I was getting on really well, the beans from Rave arrived, the signature blend was a perfect fit and all worked well. I have noticed that the taste changed, quite a subtle change but it had changed, more noticeable though was the grounds that remained in the filter. In the beginning the grounds came out of the filter dry and in a solid lump, now theyre a slimy mush. I have tried different pressures when I press it down, it makes no difference. I tried some new beans, it's not as bad but still not as it was. Any ideas, do I need to increase the temperature? the pressure is still good and it looks right coming out of the filter.

Thanks in advance - John


----------



## HDAV (Dec 28, 2012)

johnb80 said:


> I was getting on really well, the beans from Rave arrived, the signature blend was a perfect fit and all worked well. I have noticed that the taste changed, quite a subtle change but it had changed, more noticeable though was the grounds that remained in the filter. In the beginning the grounds came out of the filter dry and in a solid lump, now theyre a slimy mush. I have tried different pressures when I press it down, it makes no difference. I tried some new beans, it's not as bad but still not as it was. Any ideas, do I need to increase the temperature? the pressure is still good and it looks right coming out of the filter.
> 
> Thanks in advance - John


 Could be a number of things how are you storing the beans? More answers to be gained in the busier sections


----------



## allikat (Jan 27, 2020)

johnb80 said:


> I was getting on really well, the beans from Rave arrived, the signature blend was a perfect fit and all worked well. I have noticed that the taste changed, quite a subtle change but it had changed, more noticeable though was the grounds that remained in the filter. In the beginning the grounds came out of the filter dry and in a solid lump, now theyre a slimy mush. I have tried different pressures when I press it down, it makes no difference. I tried some new beans, it's not as bad but still not as it was. Any ideas, do I need to increase the temperature? the pressure is still good and it looks right coming out of the filter.
> 
> Thanks in advance - John


 The beans age, you may need to tweak your grind a little. Don't worry if it's wet, is the result in the cup still good?


----------



## johnb80 (Mar 25, 2020)

allikat said:


> The beans age, you may need to tweak your grind a little. Don't worry if it's wet, is the result in the cup still good?

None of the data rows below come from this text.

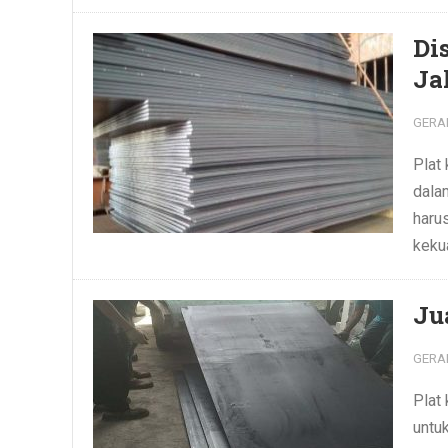
Di
Ja
GERA
Plat
dalam
haru
kekua
Ju
GERA
Plat 
untu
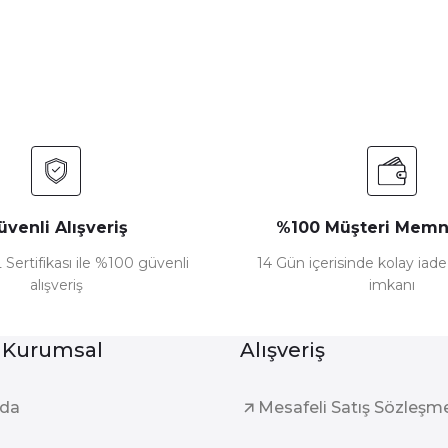
Yorum Yaz
üvenli Alışveriş
%100 Müşteri Memn
 Sertifikası ile %100 güvenli
14 Gün içerisinde kolay iad
alışveriş
imkanı
Gönder
 Kurumsal
Alışveriş
zda
Mesafeli Satış Sözleşm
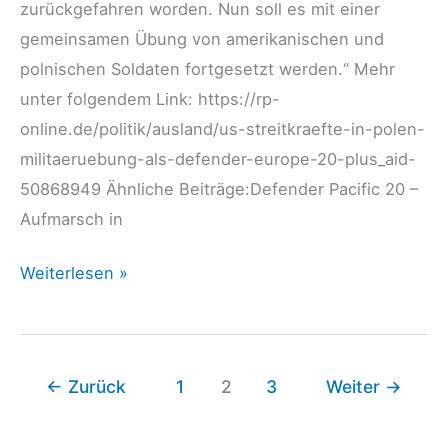
zurückgefahren worden. Nun soll es mit einer
gemeinsamen Übung von amerikanischen und
polnischen Soldaten fortgesetzt werden.“ Mehr
unter folgendem Link: https://rp-
online.de/politik/ausland/us-streitkraefte-in-polen-
militaeruebung-als-defender-europe-20-plus_aid-
50868949 Ähnliche Beiträge:Defender Pacific 20 –
Aufmarsch in
Militärübung
Weiterlesen »
der
USA
als
←
Zurück
1
2
3
Weiter
→
„Defender-
Europe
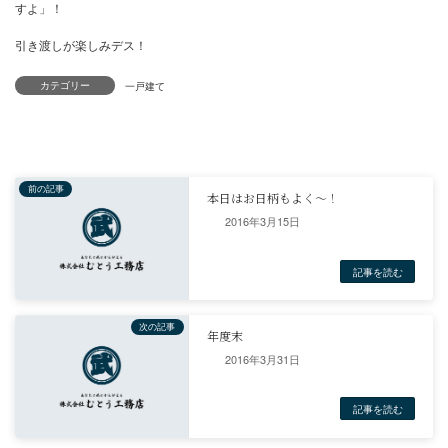
引き渡しの準備が着々と進んでまいりました。
後は。ピアノが搬入された後、バルコニーの庇が付けばうまい感じ
すよ」！
カテゴリー
引き渡しが楽しみデス！
一戸建て
2016年3月15日
前の記事
本日はお日柄もよく～！
2016年3月31日
記事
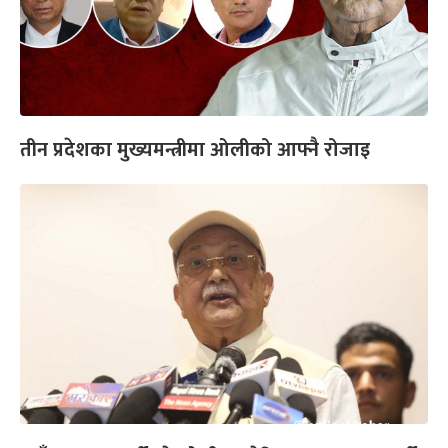
तीन प्रदेशका मुख्यमन्त्रीमा ओलीको आफ्नै रोजाइ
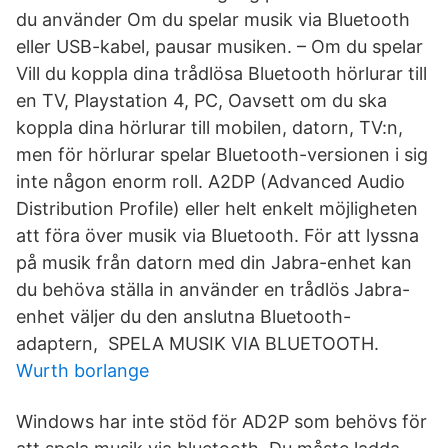
du använder Om du spelar musik via Bluetooth
eller USB-kabel, pausar musiken. – Om du spelar
Vill du koppla dina trådlösa Bluetooth hörlurar till
en TV, Playstation 4, PC, Oavsett om du ska
koppla dina hörlurar till mobilen, datorn, TV:n,
men för hörlurar spelar Bluetooth-versionen i sig
inte någon enorm roll. A2DP (​Advanced Audio
Distribution Profile) eller helt enkelt möjligheten
att föra över musik via Bluetooth. För att lyssna
på musik från datorn med din Jabra-enhet kan
du behöva ställa in använder en trådlös Jabra-
enhet väljer du den anslutna Bluetooth-
adaptern, SPELA MUSIK VIA BLUETOOTH.
Wurth borlange
Windows har inte stöd för AD2P som behövs för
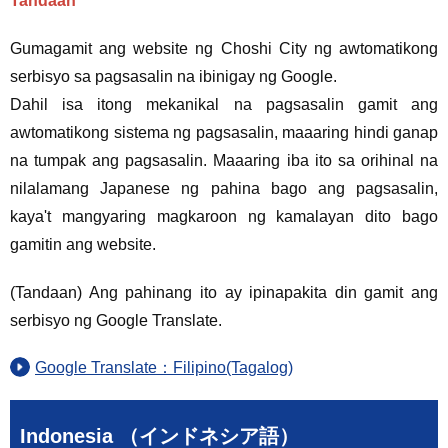
Tandaan
Gumagamit ang website ng Choshi City ng awtomatikong
serbisyo sa pagsasalin na ibinigay ng Google.
Dahil isa itong mekanikal na pagsasalin gamit ang
awtomatikong sistema ng pagsasalin, maaaring hindi ganap
na tumpak ang pagsasalin. Maaaring iba ito sa orihinal na
nilalamang Japanese ng pahina bago ang pagsasalin,
kaya't mangyaring magkaroon ng kamalayan dito bago
gamitin ang website.
(Tandaan) Ang pahinang ito ay ipinapakita din gamit ang
serbisyo ng Google Translate.
Google Translate：Filipino(Tagalog)
Indonesia （インドネシア語）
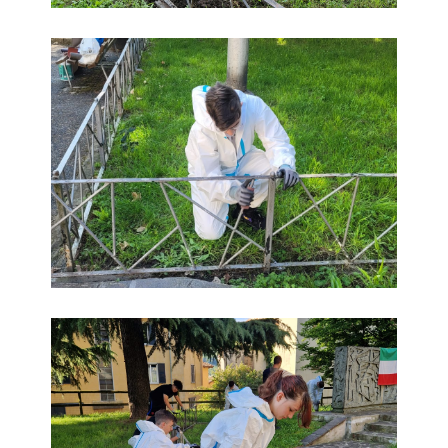
foto
foto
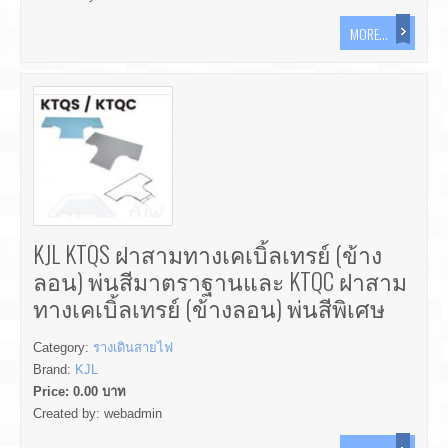
MORE...
KJL KTQS ฝาสามทางเคเบิ้ลเทรย์ (ข้าง
ลอน) พ่นสีมาตราฐานและ KTQC ฝาสาม
ทางเคเบิ้ลเทรย์ (ข้างลอน) พ่นสีพิเศษ
Category:
รางเดินสายไฟ
Brand:
KJL
Price:
0.00
บาท
Created by:
webadmin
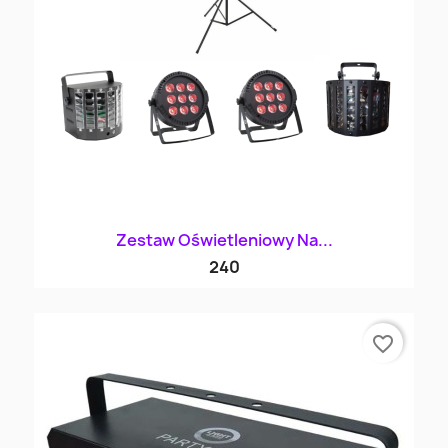
Zestaw Oświetleniowy Na...
240
favorite_border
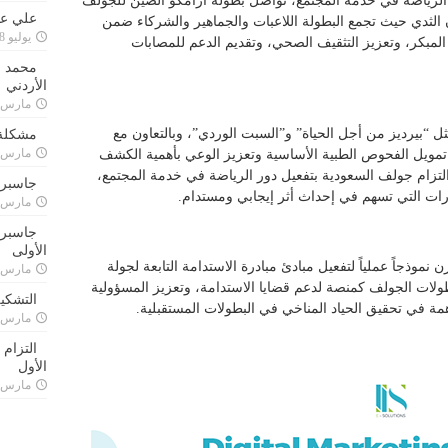
 الرياضة في خدمة المجتمع، تواصل بطولة أرامكو الصين للجولف
علي علا
الثدي حيث تجمع البطولة اللاعبات والجماهير والشركاء ضمن
يوليو 8, 2023
لمبكر، وتعزيز التثقيف الصحي، وتقديم الدعم للمصابات
محمد ق
الأردني
مارس 24, 021
“بيرديز من أجل الحياة” و”السبت الوردي”، وبالتعاون مع
مشكلة 
مارس 24, 021
مويل الفحوص الطبية الأساسية وتعزيز الوعي بأهمية الكشف
لتزام جولف السعودية بتفعيل دور الرياضة في خدمة المجتمع،
جاسبرت
درات التي تسهم في إحداث أثر إيجابي ومستدام.
مارس 24, 021
جاسبرت 
الأولى
موذجاً عملياً لتفعيل مبادئ مبادرة الاستدامة التابعة لجولة
مارس 24, 021
ولات الجولف كمنصة لدعم قضايا الاستدامة، وتعزيز المسؤولية
التشكي
همة في تحقيق الحياد المناخي في البطولات المستقبلية.
مارس 24, 021
التزام
الأول
مارس 24, 021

 I had stored my beans in the pack they came in from Rave with the small corner cut off tightly folded over and clipped. I minimised the open time of the pack. I have ordered some more beans just to see if it makes the difference. I think the result isnt as good as it was but hard to tell until I get more beans.

In what way should the gring be adjusted as the beans age?

Thank you for the help & advice.


----------



## allikat (Jan 27, 2020)

You may find it beneficial to nudge the grind a little finer once the beans have been around for a few days. The aromatic compounds are those that have the easiest time evaporating. You need to go finer to extract those that are still trapped inside the beans.


----------



## johnb80 (Mar 25, 2020)

Thanks allikat, I'll give it a try, lots to learn!


----------



## johnb80 (Mar 25, 2020)

I made the grind finer, the taste definitely changed, the remains in the filter are still like sludge though. When I first got the machine after tweaking here and there and getting beans from Rave all was good. After dispensing the coffee the filter was dry and the remains came out as a solid tablet instead of the mess I have now. Ill order some more beans and see if it reverts back to how it was with new beans.

Thanks again for your help and advice.


----------



## HDAV (Dec 28, 2012)

Try leaving the portafilter in the machine until you have drunk the drink 😉


----------



## johnb80 (Mar 25, 2020)

Thank you, I'll try that.


----------